Introducing contract farming and having proper laws and acts to guide it could be one such possible approach to improving the agricultural sector. Contract farming is a system for the production and supply of agricultural produce under forward contracts, the essence of such contracts being a commitment to provide an agricultural commodity of a type, at a time and a price and in the quality required by known buyers, it basically involves four things: pre-agreed price, quality, quantity or acreage and time. 

The major advantages of contract farming are that it helps farmers connect with the buyers and mitigates the middlemen involved. It helps to reduce the unpredictability of agriculture by giving farmers the possibility of knowing in advance when, to whom and at what price they will sell their products.
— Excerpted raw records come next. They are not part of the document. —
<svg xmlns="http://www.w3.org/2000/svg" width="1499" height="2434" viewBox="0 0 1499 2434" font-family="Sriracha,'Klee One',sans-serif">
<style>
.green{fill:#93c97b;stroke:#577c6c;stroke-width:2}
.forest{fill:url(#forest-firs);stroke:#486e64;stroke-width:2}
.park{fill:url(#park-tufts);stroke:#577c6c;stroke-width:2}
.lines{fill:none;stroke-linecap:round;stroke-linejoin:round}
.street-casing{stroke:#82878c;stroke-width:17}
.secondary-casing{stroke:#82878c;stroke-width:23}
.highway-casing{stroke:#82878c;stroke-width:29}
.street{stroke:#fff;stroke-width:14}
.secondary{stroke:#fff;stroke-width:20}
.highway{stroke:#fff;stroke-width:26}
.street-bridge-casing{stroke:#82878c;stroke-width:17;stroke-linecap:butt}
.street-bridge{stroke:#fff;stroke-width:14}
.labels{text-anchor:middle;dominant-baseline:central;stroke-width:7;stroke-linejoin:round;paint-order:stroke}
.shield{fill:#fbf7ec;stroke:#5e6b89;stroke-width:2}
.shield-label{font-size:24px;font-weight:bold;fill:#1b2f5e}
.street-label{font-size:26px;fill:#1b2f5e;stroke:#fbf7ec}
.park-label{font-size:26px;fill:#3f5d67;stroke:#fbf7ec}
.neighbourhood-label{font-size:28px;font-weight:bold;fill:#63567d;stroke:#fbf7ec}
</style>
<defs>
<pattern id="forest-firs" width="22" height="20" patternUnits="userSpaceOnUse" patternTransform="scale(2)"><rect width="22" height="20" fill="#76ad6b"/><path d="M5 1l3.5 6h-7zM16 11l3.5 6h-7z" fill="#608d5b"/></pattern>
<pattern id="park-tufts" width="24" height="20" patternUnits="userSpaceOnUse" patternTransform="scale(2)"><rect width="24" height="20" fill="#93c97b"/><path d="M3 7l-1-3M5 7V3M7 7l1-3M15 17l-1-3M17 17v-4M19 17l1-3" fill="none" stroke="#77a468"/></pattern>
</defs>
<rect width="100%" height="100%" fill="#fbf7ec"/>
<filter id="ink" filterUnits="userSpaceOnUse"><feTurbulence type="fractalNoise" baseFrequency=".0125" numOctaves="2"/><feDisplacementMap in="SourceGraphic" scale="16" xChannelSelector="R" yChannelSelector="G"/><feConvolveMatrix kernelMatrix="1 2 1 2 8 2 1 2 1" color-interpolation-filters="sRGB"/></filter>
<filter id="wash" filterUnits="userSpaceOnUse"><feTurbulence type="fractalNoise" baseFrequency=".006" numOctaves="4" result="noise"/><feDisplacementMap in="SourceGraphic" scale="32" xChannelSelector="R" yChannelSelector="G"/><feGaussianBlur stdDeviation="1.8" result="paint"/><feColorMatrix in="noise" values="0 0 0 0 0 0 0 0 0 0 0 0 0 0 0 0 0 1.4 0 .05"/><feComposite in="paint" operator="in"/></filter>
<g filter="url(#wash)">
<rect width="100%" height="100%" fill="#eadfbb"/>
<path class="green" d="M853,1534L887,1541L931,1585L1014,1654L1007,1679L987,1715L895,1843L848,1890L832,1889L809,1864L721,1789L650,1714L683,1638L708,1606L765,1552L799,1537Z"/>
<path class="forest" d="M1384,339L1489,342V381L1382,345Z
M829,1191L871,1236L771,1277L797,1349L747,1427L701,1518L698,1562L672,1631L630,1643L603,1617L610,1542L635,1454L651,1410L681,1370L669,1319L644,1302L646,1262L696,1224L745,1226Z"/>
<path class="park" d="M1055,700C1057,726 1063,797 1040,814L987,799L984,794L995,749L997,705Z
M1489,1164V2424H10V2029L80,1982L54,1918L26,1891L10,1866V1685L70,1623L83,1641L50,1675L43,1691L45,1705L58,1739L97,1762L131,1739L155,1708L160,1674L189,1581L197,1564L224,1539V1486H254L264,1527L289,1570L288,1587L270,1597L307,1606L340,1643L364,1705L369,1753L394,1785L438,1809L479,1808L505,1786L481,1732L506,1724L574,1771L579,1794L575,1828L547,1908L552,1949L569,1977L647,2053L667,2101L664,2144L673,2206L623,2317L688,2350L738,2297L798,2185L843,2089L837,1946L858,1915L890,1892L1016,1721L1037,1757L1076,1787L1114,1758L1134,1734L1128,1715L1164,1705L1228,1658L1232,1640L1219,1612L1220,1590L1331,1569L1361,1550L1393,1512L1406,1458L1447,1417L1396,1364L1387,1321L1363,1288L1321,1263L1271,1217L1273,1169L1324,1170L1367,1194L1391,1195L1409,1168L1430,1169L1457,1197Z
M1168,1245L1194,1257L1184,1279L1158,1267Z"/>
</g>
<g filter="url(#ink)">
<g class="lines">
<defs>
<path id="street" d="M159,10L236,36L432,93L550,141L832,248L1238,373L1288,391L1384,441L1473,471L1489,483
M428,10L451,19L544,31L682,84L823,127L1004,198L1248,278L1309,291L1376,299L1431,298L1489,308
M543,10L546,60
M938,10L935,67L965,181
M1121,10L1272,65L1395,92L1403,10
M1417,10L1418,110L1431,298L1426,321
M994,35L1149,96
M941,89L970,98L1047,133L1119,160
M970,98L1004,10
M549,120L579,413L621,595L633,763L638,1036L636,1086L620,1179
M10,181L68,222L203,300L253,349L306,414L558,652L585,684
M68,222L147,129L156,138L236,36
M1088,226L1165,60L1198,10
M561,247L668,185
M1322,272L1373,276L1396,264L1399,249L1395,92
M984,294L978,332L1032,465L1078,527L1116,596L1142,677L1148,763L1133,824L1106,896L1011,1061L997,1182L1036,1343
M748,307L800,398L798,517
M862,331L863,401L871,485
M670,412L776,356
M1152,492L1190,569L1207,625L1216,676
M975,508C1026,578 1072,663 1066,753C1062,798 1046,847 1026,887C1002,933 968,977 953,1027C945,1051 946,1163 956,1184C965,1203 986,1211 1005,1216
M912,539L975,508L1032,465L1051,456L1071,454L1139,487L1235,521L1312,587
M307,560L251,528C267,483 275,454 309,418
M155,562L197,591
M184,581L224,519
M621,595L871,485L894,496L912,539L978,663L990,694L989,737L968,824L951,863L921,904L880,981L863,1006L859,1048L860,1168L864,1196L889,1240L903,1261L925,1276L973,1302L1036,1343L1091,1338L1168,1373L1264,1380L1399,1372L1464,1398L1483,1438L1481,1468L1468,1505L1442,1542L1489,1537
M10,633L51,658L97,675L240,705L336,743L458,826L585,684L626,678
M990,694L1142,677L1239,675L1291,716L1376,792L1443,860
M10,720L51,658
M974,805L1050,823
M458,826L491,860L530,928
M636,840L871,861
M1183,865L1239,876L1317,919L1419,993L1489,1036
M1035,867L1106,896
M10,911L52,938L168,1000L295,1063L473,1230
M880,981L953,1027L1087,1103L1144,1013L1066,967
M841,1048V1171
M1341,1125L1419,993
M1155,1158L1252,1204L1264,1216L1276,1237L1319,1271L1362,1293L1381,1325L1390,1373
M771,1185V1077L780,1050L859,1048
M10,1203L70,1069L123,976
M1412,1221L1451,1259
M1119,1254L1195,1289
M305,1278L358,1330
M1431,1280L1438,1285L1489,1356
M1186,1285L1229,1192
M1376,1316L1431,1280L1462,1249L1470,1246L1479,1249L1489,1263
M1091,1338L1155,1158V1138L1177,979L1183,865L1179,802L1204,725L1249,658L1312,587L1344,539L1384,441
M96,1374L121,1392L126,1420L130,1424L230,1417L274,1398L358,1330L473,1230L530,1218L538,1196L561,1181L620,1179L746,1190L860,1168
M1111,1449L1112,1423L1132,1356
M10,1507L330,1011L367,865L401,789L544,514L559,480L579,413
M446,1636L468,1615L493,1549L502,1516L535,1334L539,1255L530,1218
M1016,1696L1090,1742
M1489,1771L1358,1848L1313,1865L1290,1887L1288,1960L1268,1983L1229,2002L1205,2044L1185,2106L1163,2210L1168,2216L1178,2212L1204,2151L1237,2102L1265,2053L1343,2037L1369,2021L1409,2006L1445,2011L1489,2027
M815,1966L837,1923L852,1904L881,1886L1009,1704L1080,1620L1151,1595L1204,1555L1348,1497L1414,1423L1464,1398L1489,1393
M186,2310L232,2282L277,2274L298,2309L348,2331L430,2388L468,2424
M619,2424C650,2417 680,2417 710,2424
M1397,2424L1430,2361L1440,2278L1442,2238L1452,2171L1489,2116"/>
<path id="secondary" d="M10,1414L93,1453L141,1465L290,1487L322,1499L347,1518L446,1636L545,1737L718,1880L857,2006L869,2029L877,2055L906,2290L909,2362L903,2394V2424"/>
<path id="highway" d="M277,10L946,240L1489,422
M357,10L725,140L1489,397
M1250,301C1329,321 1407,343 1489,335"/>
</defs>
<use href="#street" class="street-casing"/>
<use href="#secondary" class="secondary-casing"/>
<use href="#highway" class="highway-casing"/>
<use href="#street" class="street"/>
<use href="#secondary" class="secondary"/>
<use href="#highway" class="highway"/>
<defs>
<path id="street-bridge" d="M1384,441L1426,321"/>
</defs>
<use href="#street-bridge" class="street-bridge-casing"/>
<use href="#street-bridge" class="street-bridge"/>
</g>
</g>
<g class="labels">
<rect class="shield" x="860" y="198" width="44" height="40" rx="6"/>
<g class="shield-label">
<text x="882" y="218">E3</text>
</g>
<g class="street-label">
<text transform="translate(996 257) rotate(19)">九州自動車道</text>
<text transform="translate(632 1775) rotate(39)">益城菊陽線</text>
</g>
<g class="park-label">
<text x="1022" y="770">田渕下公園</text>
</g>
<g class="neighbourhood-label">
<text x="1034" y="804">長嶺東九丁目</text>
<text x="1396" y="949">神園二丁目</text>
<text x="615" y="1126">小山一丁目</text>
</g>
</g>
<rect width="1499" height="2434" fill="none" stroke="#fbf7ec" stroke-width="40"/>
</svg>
It reduces the risks associated with fluctuating prices, and can also help protect farmers against losses associated with natural disasters and climate change as these risks can be shared with the buyer under a contract. The buyers will also provide access to inputs including finance and technical assistance which will increase yields of agriculture, which in turn will increase profits of the farmers. Another advantage for Nepal could be that the resources being spent by the government on buyback guarantees provided to the farmers and on various financial and technical supports can be used in other sectors. 

However, contract farming comes with its own disadvantages too. Flexibility to sell to other buyers when price of the produce increases is not possible. There can be a risk of indebtedness from the loans provided by the buyers. For the buyers, the transaction costs can be high from contracting with many small farmers. There can be a breach in contract by either parties and dispute may arise.